Object state comparisons:
▬▬▬▬▬▬

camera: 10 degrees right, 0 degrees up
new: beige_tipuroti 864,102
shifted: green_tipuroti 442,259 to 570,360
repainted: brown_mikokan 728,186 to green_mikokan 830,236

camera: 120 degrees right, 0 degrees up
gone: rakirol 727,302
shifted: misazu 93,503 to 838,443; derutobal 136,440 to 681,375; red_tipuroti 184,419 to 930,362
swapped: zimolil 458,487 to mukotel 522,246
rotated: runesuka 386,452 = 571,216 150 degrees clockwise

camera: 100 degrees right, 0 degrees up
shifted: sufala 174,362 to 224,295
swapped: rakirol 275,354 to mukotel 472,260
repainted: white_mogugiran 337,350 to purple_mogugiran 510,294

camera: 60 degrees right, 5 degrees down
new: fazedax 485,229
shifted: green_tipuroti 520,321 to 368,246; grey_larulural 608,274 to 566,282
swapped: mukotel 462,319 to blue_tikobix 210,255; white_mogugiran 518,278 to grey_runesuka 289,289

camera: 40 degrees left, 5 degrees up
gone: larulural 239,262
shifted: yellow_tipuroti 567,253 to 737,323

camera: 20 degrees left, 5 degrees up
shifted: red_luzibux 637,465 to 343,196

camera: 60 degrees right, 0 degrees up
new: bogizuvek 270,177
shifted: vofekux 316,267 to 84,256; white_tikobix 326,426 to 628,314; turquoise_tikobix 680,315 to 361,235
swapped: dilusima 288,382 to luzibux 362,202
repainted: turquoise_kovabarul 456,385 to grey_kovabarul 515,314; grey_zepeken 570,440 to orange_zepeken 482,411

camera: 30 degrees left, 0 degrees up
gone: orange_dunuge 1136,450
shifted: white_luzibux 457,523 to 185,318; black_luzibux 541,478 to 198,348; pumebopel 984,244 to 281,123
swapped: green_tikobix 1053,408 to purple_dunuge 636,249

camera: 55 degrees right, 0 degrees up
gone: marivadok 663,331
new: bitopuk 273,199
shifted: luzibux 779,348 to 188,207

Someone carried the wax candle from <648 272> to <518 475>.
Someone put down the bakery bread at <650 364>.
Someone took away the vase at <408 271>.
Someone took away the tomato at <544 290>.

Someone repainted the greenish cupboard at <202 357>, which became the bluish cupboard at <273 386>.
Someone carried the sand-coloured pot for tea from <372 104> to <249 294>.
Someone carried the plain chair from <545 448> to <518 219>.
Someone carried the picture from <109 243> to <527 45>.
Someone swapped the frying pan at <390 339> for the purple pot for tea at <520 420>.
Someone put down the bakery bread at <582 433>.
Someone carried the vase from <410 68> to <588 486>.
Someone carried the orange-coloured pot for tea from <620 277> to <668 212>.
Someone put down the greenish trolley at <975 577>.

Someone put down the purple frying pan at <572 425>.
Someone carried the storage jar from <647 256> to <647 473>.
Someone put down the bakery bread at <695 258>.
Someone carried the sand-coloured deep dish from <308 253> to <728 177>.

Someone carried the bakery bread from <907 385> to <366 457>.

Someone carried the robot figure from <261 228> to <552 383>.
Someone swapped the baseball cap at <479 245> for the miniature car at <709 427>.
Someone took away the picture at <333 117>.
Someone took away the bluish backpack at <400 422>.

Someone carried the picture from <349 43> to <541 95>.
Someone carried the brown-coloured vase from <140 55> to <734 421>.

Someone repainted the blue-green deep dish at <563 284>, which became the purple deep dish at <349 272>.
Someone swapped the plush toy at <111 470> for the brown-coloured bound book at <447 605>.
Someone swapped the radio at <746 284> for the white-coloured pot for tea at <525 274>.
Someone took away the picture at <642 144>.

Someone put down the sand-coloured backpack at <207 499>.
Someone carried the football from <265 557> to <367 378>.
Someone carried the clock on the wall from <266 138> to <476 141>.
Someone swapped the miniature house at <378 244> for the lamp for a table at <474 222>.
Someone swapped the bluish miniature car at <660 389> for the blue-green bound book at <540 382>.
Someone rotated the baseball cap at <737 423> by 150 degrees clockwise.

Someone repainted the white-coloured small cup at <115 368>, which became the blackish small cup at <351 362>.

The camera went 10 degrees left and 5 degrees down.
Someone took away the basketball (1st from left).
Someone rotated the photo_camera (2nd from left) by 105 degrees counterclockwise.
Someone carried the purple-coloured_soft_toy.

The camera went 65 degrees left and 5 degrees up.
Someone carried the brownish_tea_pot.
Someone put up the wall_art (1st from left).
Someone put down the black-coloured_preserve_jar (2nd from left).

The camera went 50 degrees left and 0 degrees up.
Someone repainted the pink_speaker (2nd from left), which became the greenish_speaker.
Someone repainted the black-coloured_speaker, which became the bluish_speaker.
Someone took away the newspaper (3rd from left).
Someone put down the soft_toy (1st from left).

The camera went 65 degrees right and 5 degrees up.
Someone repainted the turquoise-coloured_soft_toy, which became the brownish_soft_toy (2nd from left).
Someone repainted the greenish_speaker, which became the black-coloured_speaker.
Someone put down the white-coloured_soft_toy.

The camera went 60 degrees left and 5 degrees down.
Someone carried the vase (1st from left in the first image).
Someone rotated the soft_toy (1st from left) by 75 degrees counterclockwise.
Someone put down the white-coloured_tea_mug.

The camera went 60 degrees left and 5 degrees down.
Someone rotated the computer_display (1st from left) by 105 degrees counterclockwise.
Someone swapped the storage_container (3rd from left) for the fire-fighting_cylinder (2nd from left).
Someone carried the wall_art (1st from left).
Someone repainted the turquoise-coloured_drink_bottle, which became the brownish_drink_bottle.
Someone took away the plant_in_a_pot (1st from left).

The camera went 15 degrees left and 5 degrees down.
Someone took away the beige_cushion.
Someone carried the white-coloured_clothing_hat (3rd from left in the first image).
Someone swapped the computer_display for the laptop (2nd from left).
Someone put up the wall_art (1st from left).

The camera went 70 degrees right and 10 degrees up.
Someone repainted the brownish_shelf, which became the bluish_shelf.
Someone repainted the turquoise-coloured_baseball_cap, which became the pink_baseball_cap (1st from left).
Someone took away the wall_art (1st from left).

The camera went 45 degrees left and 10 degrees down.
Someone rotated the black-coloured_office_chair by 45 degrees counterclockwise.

▬▬▬▬▬▬

**PROBLEM**
Write the opening line of the data above and every line after it, exactly, stopping once you have written the line with "shifted: green_tipuroti 442,259 to 570,360".

**TASK SOLUTION**
camera: 10 degrees right, 0 degrees up
new: beige_tipuroti 864,102
shifted: green_tipuroti 442,259 to 570,360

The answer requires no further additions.